Он протянул оскорбленному руку. Тот не взял ее и, пробормотав: "Ладно же!" - отошел поспешными шагами.

Весело посвистывая, Ластов побрел следом. Не доходя до отеля, увидел он сквозь окружающую темь особу в кринолине, следовательно, женского пола, прислонившуюся спиной к ограде. Он хотел пройти мимо.

- Неrr Lastow, - послышался тоненький голосок таинственной особы.

Молодой человек остановился.

- Никак вы, Мари?

- Я-с...

Говорящая подошла к нему на полшага, и при помощи слабого света, падавшего из ближних окон, он различил черты молодой горничной.

- Простите меня, господин Ластов, - начала она, - но я, право, не так виновата, как вы, может, думаете...

- Виноваты? В чем это? Я вас не понимаю.

- Да вот я насчет тараканов...

- Ба! Так это вы имели любезность препроводить их мне в карман?

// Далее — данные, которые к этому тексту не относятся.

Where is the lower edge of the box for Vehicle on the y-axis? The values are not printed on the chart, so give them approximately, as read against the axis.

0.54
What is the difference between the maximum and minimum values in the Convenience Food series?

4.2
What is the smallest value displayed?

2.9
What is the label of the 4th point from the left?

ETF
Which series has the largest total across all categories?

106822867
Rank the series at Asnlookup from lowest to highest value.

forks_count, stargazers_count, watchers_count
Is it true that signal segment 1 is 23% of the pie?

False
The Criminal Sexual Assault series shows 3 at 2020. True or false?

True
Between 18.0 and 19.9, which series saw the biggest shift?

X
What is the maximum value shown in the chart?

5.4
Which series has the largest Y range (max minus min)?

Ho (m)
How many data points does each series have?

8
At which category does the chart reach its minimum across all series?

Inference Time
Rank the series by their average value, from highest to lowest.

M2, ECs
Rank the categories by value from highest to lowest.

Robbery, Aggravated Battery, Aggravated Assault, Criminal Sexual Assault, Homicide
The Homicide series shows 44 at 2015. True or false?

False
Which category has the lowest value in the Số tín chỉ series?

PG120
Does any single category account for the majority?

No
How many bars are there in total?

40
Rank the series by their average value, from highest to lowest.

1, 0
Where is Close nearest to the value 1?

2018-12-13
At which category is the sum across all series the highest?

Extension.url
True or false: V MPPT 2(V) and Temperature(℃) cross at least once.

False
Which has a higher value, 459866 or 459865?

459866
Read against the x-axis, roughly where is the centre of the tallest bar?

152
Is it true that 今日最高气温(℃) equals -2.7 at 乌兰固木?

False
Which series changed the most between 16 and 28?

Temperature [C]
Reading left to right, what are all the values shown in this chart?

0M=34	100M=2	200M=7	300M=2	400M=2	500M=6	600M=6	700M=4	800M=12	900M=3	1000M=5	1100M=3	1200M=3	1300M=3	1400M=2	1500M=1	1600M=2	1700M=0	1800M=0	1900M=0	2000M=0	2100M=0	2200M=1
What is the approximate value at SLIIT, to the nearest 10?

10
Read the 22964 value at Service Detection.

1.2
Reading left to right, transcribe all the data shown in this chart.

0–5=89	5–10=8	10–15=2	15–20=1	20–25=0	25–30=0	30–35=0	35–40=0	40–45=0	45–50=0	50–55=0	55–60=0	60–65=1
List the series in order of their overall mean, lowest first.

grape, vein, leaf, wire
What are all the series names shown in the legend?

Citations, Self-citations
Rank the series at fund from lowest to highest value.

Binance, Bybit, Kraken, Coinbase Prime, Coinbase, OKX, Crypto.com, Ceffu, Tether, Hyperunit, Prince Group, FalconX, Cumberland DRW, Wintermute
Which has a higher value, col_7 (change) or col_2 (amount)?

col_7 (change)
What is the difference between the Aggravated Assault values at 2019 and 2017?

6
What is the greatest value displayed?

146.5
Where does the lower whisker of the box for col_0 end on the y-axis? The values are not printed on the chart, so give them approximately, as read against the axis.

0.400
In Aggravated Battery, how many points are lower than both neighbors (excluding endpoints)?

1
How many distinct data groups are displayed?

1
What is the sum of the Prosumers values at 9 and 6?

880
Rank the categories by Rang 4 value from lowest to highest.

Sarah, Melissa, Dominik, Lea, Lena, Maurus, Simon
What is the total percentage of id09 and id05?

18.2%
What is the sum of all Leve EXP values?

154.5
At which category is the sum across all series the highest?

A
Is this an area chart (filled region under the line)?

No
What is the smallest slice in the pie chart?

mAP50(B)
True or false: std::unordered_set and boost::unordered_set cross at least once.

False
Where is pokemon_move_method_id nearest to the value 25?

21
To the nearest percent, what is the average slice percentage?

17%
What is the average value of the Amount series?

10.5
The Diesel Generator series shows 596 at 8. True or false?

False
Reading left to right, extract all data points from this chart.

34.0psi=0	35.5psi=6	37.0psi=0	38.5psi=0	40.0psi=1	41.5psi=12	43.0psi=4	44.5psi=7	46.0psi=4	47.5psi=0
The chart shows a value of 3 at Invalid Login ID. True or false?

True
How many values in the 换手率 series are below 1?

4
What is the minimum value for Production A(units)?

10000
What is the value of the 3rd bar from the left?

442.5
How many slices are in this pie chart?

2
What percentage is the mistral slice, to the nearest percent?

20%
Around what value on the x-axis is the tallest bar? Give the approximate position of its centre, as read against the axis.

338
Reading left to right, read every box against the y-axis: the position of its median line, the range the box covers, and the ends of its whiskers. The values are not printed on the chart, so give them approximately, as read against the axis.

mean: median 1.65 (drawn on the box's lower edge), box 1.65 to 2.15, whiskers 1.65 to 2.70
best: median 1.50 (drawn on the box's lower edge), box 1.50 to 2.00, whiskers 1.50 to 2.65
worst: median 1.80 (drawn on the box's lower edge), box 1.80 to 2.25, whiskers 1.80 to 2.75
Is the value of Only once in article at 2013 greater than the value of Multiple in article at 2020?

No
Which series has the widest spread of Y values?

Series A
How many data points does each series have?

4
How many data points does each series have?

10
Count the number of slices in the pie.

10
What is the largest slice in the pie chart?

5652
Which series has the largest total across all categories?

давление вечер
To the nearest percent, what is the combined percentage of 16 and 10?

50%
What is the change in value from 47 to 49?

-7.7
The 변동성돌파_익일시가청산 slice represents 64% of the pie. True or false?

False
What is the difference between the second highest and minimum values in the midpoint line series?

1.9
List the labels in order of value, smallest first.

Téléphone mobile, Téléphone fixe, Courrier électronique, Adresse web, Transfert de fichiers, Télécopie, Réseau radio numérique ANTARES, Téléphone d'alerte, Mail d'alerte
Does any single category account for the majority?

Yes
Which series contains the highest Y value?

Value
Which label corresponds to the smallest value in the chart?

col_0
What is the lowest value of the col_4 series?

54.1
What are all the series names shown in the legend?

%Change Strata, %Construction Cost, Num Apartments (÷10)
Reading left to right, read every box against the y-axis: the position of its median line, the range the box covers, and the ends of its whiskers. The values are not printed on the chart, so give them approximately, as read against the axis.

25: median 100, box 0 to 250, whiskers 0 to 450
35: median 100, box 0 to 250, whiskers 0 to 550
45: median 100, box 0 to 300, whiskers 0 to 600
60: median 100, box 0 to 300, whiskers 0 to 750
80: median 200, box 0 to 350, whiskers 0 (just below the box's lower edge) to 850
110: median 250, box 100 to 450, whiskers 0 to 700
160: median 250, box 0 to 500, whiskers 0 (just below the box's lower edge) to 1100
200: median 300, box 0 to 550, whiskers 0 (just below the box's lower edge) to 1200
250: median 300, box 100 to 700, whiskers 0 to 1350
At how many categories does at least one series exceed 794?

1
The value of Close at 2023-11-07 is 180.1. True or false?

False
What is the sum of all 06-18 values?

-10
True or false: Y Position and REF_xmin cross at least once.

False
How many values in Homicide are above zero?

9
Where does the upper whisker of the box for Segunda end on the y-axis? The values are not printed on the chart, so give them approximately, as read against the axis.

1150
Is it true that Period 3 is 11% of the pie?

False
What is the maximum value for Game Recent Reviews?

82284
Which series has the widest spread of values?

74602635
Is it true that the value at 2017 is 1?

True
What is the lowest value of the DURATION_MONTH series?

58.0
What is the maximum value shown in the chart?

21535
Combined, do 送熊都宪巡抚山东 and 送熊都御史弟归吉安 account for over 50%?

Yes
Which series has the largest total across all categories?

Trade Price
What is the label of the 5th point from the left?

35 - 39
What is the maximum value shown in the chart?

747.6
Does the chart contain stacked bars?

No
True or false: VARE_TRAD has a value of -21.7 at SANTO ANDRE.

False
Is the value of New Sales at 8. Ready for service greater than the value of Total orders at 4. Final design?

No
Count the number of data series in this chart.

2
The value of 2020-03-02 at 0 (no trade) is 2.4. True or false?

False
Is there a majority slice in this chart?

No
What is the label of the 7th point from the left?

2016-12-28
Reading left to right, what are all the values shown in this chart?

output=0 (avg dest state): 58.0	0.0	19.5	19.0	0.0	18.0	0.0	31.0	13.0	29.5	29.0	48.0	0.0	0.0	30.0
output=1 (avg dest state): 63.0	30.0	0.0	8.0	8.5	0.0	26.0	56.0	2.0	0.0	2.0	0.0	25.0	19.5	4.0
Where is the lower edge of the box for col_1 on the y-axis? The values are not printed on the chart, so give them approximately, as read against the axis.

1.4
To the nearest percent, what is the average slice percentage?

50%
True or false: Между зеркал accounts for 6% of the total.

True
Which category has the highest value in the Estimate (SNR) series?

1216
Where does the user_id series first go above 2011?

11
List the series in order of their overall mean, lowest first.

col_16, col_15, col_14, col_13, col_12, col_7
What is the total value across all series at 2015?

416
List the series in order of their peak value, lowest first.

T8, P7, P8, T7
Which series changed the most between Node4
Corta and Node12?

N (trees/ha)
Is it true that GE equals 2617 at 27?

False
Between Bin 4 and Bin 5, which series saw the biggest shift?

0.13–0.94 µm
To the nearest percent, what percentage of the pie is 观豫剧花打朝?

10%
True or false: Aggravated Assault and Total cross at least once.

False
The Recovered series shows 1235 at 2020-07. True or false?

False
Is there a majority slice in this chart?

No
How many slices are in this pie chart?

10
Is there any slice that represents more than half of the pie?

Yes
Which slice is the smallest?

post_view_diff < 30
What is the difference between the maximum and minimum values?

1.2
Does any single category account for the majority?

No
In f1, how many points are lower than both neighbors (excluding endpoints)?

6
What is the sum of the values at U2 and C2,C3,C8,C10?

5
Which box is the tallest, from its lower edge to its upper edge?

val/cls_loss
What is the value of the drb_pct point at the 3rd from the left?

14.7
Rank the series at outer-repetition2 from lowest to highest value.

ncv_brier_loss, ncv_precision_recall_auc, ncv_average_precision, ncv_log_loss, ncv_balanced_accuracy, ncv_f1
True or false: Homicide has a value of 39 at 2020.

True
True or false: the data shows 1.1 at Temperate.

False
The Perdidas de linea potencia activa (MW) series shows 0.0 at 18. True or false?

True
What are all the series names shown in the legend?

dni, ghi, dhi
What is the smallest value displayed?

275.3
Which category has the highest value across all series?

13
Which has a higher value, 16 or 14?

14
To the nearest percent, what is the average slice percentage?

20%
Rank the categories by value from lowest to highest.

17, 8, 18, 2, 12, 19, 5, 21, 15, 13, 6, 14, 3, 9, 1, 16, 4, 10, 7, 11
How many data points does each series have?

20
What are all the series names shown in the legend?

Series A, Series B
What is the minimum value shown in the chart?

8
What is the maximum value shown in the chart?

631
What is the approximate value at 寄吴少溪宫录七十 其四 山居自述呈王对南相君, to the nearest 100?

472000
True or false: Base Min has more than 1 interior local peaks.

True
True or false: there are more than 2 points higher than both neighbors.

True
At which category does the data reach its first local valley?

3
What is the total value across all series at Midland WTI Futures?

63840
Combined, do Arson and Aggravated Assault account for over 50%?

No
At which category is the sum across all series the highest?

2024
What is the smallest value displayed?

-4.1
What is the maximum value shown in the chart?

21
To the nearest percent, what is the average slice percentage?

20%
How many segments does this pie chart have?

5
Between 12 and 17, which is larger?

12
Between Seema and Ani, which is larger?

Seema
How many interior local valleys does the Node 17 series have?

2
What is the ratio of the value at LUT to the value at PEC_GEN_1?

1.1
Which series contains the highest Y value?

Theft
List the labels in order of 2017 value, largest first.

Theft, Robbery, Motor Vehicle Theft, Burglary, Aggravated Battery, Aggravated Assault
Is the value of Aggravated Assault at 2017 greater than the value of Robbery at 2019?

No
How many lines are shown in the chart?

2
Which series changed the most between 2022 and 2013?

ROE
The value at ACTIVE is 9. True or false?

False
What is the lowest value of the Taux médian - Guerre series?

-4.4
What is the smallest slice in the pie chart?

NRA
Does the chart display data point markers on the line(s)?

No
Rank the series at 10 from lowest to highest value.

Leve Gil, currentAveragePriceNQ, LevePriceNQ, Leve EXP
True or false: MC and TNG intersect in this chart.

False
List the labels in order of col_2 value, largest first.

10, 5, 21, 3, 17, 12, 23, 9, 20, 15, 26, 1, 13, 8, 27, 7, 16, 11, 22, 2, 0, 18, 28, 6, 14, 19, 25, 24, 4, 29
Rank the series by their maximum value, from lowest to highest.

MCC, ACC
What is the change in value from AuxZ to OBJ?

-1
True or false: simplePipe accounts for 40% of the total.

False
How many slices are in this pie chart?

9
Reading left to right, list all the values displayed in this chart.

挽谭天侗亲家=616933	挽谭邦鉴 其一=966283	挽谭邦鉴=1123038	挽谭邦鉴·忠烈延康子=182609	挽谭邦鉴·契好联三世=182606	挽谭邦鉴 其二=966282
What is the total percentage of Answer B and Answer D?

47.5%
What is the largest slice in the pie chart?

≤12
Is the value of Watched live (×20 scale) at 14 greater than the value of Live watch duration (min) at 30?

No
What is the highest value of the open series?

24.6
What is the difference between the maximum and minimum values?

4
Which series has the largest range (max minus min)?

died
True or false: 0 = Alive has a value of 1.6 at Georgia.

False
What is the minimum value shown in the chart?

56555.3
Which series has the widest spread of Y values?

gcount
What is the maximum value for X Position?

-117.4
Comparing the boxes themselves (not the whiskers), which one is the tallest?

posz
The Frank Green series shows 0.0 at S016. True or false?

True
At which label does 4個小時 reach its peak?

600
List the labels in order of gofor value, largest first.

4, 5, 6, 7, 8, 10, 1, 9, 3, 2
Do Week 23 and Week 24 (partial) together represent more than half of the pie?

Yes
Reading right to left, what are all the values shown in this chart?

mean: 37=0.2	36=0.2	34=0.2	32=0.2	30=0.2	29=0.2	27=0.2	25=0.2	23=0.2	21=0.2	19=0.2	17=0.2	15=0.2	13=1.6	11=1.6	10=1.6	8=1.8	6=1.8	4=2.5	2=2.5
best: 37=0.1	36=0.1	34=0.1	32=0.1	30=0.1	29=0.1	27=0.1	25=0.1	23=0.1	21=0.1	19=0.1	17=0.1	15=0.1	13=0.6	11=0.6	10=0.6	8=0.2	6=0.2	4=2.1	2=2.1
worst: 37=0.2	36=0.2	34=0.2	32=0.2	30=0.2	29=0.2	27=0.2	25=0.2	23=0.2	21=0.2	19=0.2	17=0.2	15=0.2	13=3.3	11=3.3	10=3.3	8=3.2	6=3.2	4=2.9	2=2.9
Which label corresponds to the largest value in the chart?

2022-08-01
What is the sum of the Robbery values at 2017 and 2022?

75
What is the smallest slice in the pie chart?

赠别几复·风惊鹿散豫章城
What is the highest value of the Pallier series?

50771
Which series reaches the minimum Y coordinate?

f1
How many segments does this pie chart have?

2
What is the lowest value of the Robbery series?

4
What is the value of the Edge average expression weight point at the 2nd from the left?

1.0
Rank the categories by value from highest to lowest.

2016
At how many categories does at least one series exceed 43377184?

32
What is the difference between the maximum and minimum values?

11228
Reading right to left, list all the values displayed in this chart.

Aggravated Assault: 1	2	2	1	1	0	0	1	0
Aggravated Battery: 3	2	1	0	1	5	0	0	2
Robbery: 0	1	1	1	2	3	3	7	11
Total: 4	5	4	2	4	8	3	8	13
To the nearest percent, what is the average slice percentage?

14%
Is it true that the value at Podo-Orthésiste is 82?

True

- Простите, ради Бога! Я ведь не от себя, а по неотступной просьбе младшей Липецкой...

- Великодушно прощаю! - отвечал, смеясь, Ластов и сделал вид, будто хочет обнять ее.

К удивлению его, девушка не тронулась с места, а только прошептала:

- Ах! Увидят...

- Темно, никто не увидит, - успокоил он ее и уже смело обнял и поцеловал ее.

Пылая и трепеща, как осиновый лист, она с любовью прижалась к нему.



- Милая моя, ненаглядная! - шептал он, целуя ее и в лоб, и в глаза, и в губы.

Робко отвечала она его ласкам.

- Так вы меня немножко любите?

- Много, вот сколько! - отвечал он, распростирая в обе стороны руки.

- Но я простая, вы - барин... Вы не можете любить меня искренне, как следует... За что же вам и любить меня?

- Как за что? Такую-то милую, добрую? Ведь ты не случайно встретила меня, ты нарочно обождала меня?

- Да-с, но я хотела только попросить у вас извинения за тараканов. Я не знала, что вы такой неудержимый...

И стыдливо припала она к нему. Он с нежностью погладил ее по разгоряченной молодой щеке. В верхушках дерев зашелестел ветерок. Девушка переполошилась.

- Ах, кто-то идет! Прощай, мой милый, бесценный!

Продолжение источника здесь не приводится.